The present invention relates to a video processing apparatus and method and, more particularly, to such apparatus and method for use with an electronic still camera for recording and/or reproducing still image digital video signals onto and/or from a recording medium such as an optical disk, a magneto-optical disk or a semiconductor memory.
In a digital recording type electronic still camera, an image of an object may be supplied through a photographing or charge coupled device (CCD) so as to obtain a video signal. Such video signal may be converted to digital form and compressed in accordance with an image compression technique of the Joint Photographic Experts Group (JPEG). The JPEG technique may compress still image data by using a discrete cosine transform (DCT) and length-variable coding. As a result, such JPEG technique may be able to compress colored still image data with a relatively high compression ratio, such as 1 to 1/100. The digital compressed video signal may thereafter be recorded on a recording medium.

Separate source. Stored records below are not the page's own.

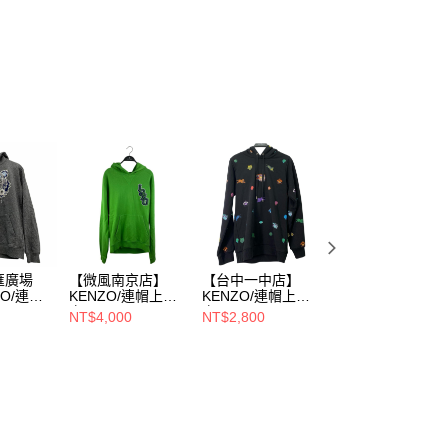
匯廣場
【微風南京店】
【台中一中店】
【台北西門店】
ZO/連帽
KENZO/連帽上
KENZO/連帽上
KENZO/連帽上
衣/XS/FC65SW43
衣/S/F865SW420
衣/M/FC55SW30
NT$4,000
NT$2,800
NT$2,800
6CMJ
4XQ
4ML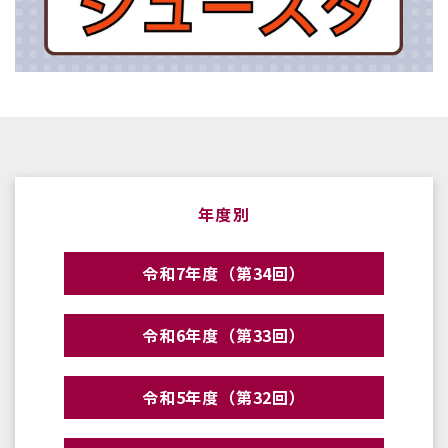
年度別
令和7年度（第34回）
令和6年度（第33回）
令和5年度（第32回）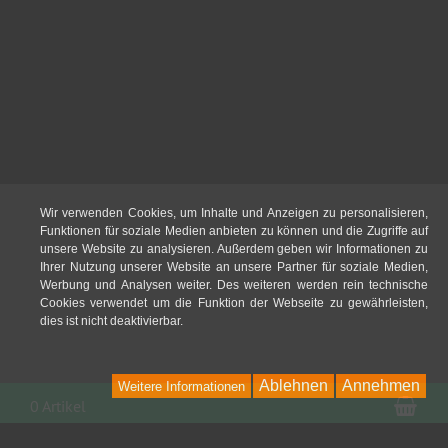
Wir verwenden Cookies, um Inhalte und Anzeigen zu personalisieren,
Funktionen für soziale Medien anbieten zu können und die Zugriffe auf
unsere Website zu analysieren. Außerdem geben wir Informationen zu
Ihrer Nutzung unserer Website an unsere Partner für soziale Medien,
Werbung und Analysen weiter. Des weiteren werden rein technische
Cookies verwendet um die Funktion der Webseite zu gewährleisten,
dies ist nicht deaktivierbar.
Ablehnen
Annehmen
Weitere Informationen
War
0 Artikel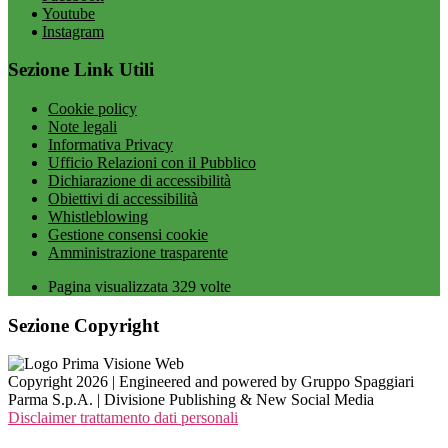
Youtube
Instagram
Sezione Link Utili
Cookie policy
Note legali
Informativa Privacy
Ufficio Relazioni con il Pubblico
Dichiarazione di accessibilità
Obiettivi di accessibilità
Whistleblowing
Gestione consensi cookie
Amministrazione trasparente
Pagina visualizzata
329
volte
Sezione Copyright
Copyright 2026 | Engineered and powered by Gruppo Spaggiari
Parma S.p.A. | Divisione Publishing & New Social Media
Disclaimer trattamento dati personali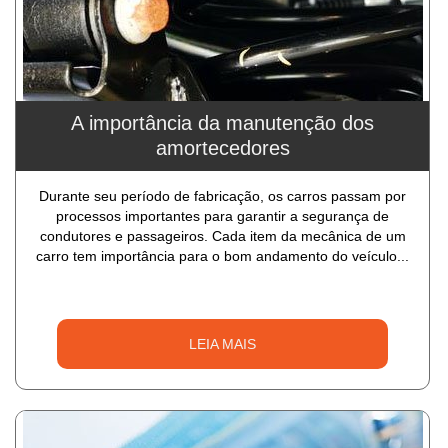
A importância da manutenção dos
amortecedores
Durante seu período de fabricação, os carros passam por
processos importantes para garantir a segurança de
condutores e passageiros. Cada item da mecânica de um
carro tem importância para o bom andamento do veículo...
LEIA MAIS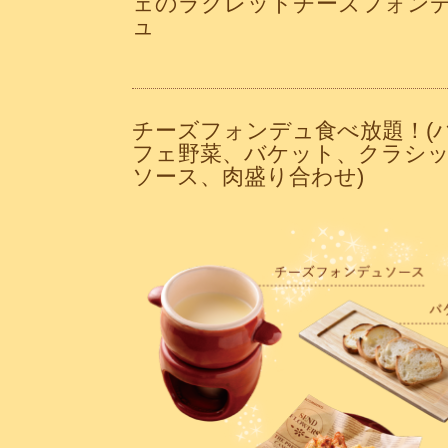
ェのラクレットチーズフォン
ュ
チーズフォンデュ食べ放題！(
フェ野菜、バケット、クラシ
ソース、肉盛り合わせ)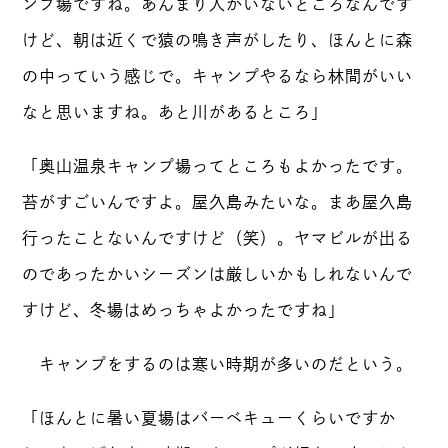
ンプ場ですね。あんまり人がいないところなんです
けど、朝は近くで猿の鳴き声がしたり、ほんとに森
の中っていう感じで。キャンプやるなら林間がいい
なと思いますね。あと川があるところ」
「奥山温泉キャンプ場ってところもよかったです。
苔がすごいんですよ。屋久島みたいな。まあ屋久島
行ったことないんですけど（笑）。ヤマビルが出る
のであったかいシーズンは厳しいかもしれないんで
すけど、冬場はめっちゃよかったですね」
キャンプをするのは寒い時期が多いのだという。
「ほんとに暑い夏場はバーベキューくらいですか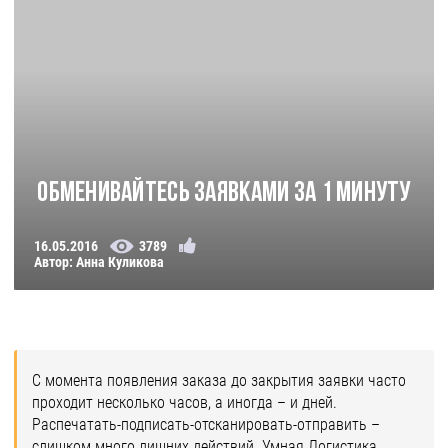
Обменивайтесь заявками за 1 минуту
16.05.2016
3789
Автор: Анна Куликова
С момента появления заказа до закрытия заявки часто
проходит несколько часов, а иногда – и дней.
Распечатать-подписать-отсканировать-отправить –
слишком много лишних действий. Умная Логистика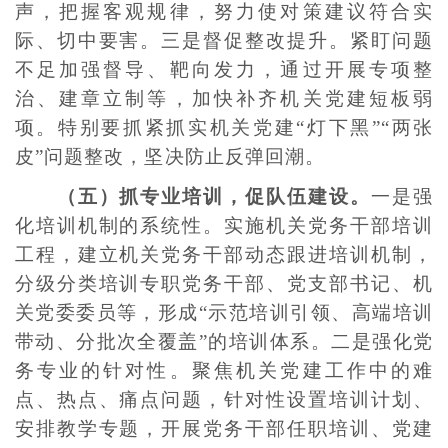
声，把握客观规律，努力使对策建议符合实
际、切中要害。三是督促整改提升。紧盯问题
不足加强督导、靶向发力，通过开展专项整
治、建章立制等，加快补齐机关党建短板弱
项。特别要抓紧抓实机关党建“灯下黑”“两张
皮”问题整改，坚决防止反弹回潮。
（五）抓专业培训，促队伍建设。
一是强
化培训机制的系统性。实施机关党务干部培训
工程，建立机关党务干部动态跟进培训机制，
分级分类培训专职党务干部、党支部书记、机
关党委委员等，形成“示范培训引领、高端培训
带动、分批次全覆盖”的培训体系。二是强化党
务专业的针对性。聚焦机关党建工作中的难
点、热点、痛点问题，针对性设置培训计划、
安排教学专题，开展党务干部任职培训、党建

The recording medium may be a magneto-optical disk which is contained in a housing or cartridge. Such magneto-optical disk may have an outer diameter of approximately 64 mm and a thickness of approximately 1.2 millimeters. Further, such magneto-optical disk may have a plurality of tracks for storing data with a track pitch of approximately 1.6 micrometers.
The above-described magneto-optical disk/cartridge may be similar to a so-called mini-disk (MD) used to record audio data. Such disk may record approximately 140 Mbytes of data, which corresponds to approximately 365 still pictures in JPEG-compressed form and approximately 40 minutes of audio information in a so-called ATRAC (Adaptive Transform Acoustic Coding) form.
The above-described electronic still camera which records data in a digital form onto a magneto-optical disk has numerous advantages. For example, a relatively large number of still image data may be recorded on one disk, the quality of the recorded images may remain substantially high and may not substantially deteriorate over time, compilation of data is relatively easy, and still image data may be copied into a computer. Furthermore, such use is believed to increase in the future.
Electronic still cameras, such as that described above which records a still image of an object in digital form on a magneto-optical disk, and other electronic still cameras, such as those which record a still image of an object in analog form on a magneto-optical disk, use optical view finders. Such optical view finders may be difficult for an inexperienced operator to use because the entire image of an object to be photographed may be difficult to comprehend. Additionally, an image photographed through an optical view finder may not be reproduced thereat (in situ). These difficulties or drawbacks may be overcome by using an electronic view finder, such as that illustrated in FIG. 10. Such electronic view finder may display the image to be photographed; characters 102 which may indicate the current state of operation, place and date of the photograph; and patterns 101 of a frame or ornamentation for the display. Numerous patterns or characters may be available for display. Such patterns and/or characters may be generated or provided from a read only memory (ROM). Desired pattern(s) and/or character(s) from the ROM may be incorporated or combined into video image signals and the combined video image/pattern/character signals may be stored in an image memory.
The above-described technique of combining pattern and character signals from a ROM and storing the combined signal in an image memory may have several disadvantages. For example, information or data pertaining to the image of the original photograph in the image memory may be lost. Additionally, utilizing a ROM to provide patterns or characters on a screen may require an exclusive or dedicated ROM and, as such, may increase the scale or complexity of the circuit and the cost thereof.